Adding to the Quick Tools toolbar
Before I start with scanned pages, here’s a quick tip for making Acrobat work faster for you. Rather than working from the right hand pane, take a minute and add the tools you need to the Quick Tools toolbar:
- Right-click in the toolbar area and choose Customize Quick Tools.
- Open the toolset you’re going to work with, in this case, Enhance Scans.
- Select the tool you need, such as the Enhance tool.
- Click the + up arrow to add the tool to the toolbar.

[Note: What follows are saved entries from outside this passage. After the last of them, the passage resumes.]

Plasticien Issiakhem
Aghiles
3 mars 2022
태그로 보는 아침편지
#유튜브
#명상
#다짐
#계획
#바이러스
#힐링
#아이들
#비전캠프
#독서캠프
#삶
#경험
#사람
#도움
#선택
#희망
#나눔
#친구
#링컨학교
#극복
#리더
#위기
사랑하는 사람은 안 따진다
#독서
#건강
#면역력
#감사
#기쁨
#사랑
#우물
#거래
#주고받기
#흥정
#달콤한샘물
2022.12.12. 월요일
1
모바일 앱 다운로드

- Click Save to close the dialog.
Here’s our new tool, ready to use. First up, I have a terribly crooked page, something that can happen when you scan. To fix it, click Enhance Scans > Scanned Document. You’ll see the full Enhance Scans toolbars open. Click Settings. The Filters section shows the status of the available repair filters, with the Deskew filter active by default—leave the filter selected, and click Enhance. When you capture the text, Acrobat redraws the page, aligning the text. Always leave the Deskew filter active.
The next tool we’ll look at is Background Removal, useful for slightly-muddy looking pages, but I’ve got a real test. Here’s a page from a book written in the 1600’s. The pages are very dark with poor contrast and a darkened bleed behind the letters. I’ve got a version of my page adjusted in Photoshop to correct the contrast, and another one with the background removed.

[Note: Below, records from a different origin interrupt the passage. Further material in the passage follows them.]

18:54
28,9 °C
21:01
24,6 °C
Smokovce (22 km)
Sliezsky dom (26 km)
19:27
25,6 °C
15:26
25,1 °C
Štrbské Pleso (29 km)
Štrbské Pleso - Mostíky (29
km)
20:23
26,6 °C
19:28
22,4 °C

I’ll set the Background Removal to High, and capture the text. If I then activate the suspects, and click Review recognized text, you’ll see some significant differences.
In the unaltered scan, the text capture is surprisingly good, although there are quite a few suspects, and some unidentified errors. The scan from the page with corrected contrast is far better, both in terms of suspects and missed errors. The black and white scan is useless, with virtually every text string a suspect.
The takeaway? Background removal works best when the page has a decent amount of contrast.
Next up, let’s look at descreening. Notice on this page that the text is surrounded by little dots, which can occur when you scan newsprint. In the first example, the capture is done without descreen applied. The capture isn’t too bad, but let’s try with the Descreen filter.
There really isn’t any improvement in the capture. Descreen can’t improve this scan, although it may work in some cases.
The final filter sharpens text. Here’s my starting document. In the first example, I’ve captured the content without any sharpening. You see the capture is very poor. In the second example, I’ll set the text sharpening to High and try again.
Isn’t that disappointing? Although the text looks much heavier on the page, there is no improvement in the capture. The filter may work for some files, but you can’t enhance a poor scan.